Nonstop: From Southeast Asia to Lima

Nonstop: From Southeast Asia to Lima

Chef Francesca Ferreyros achieved great success when she set a challenge for herself: mixing Asian and Peruvian flavors.

Paulina Rosso

Published August 2021

I cook what I like eating. This sentence could summarize Peruvian chef Francesca Ferreyros's challenge when she created the menu for her restaurant Baan in Lima.

Her goal was to recreate the flavors she had learned during her two-year stay at Gaggan Anand's restaurant in Bangkok (Thailand) and her tours throughout Asia, which she transformed into a project that became a reality in 2020. Baan, which means "home" in Thai, results from all the processes she carried out to achieve a fusion between Southeast Asia and Peruvian-Amazon food.

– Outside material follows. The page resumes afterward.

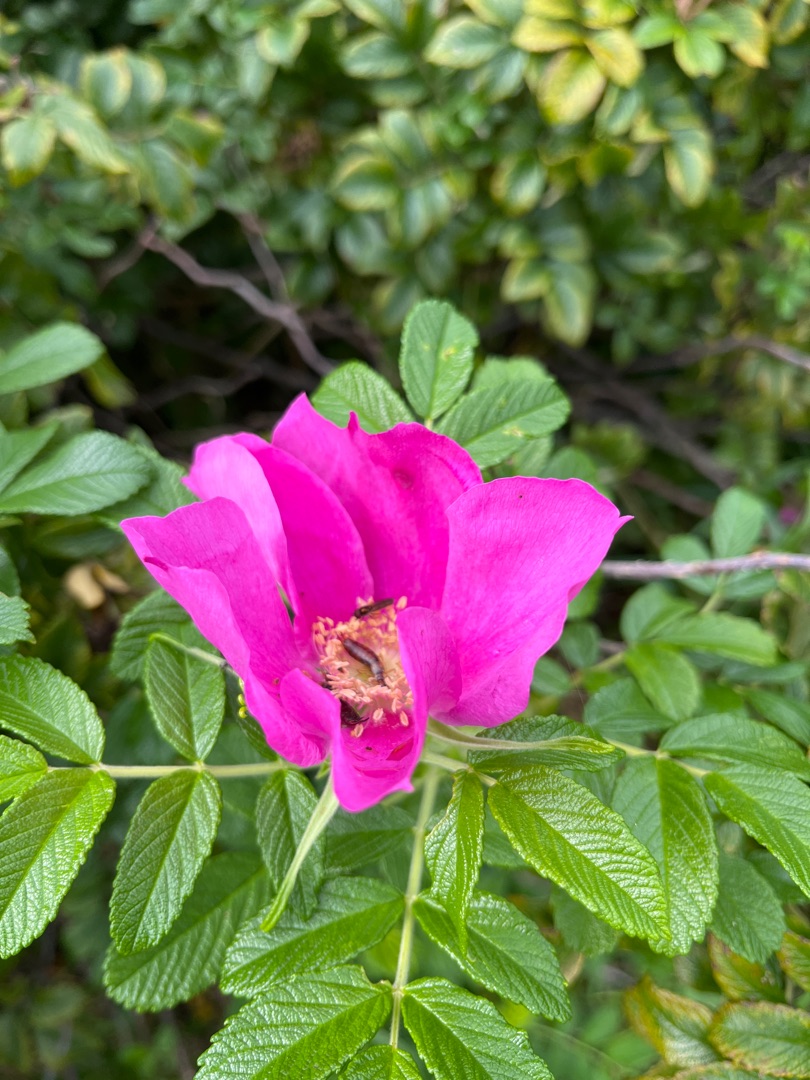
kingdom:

Nonstop: From Southeast Asia to Lima

The cook points out that the most crucial step of the creative process is researching. She explains that all gastronomies must follow this previous search. Since her goal is merging Thai and Amazonian food, she had to search for understanding the connection between the two countries. For example, she tells us that at the beginning, she did not know which herbs grow in Southeast Asia that she could obtain in Peru or the profile of flavors found in other products. Besides, there are techniques, cultures, and ways of working that she had to study to merge them properly.

 


Nonstop: From Southeast Asia to Lima

She found the relationships she was looking for in supplies, techniques, and dressings. For example, in Southeast Asian cuisine, everything includes onions, chili peppers, and coriander.

Francesca prepares what is called "signature cuisine," which for her is how the chef can express who they are through a dish by using their unique techniques and styles to obtain their representative flavors.


Nonstop: From Southeast Asia to Lima

We can find dishes such as Pesca Thai at her restaurant, which is fish served with green curry sauce. The menu also includes spicy eggplant Min Pao, Thai Red Curry Tiger Milk and Karipap, classic Malaysian street food pastries filled with chicken or vegetable curries. For brunch, her menu offers a traditional breakfast with little Chinese dumplings and a variety of small dishes like Dim Sum.

This enormous explosion of combined flavors raises a question: does Francesca have a favorite dish? "It is difficult to choose one of them because each dish is special since it is something new for your palate. However, at the same time, you can identify many flavors, so it does not taste like a strange dish," she explains. She also says that Peruvians are very attached to their national gastronomy, so the combination must be something that surprises them.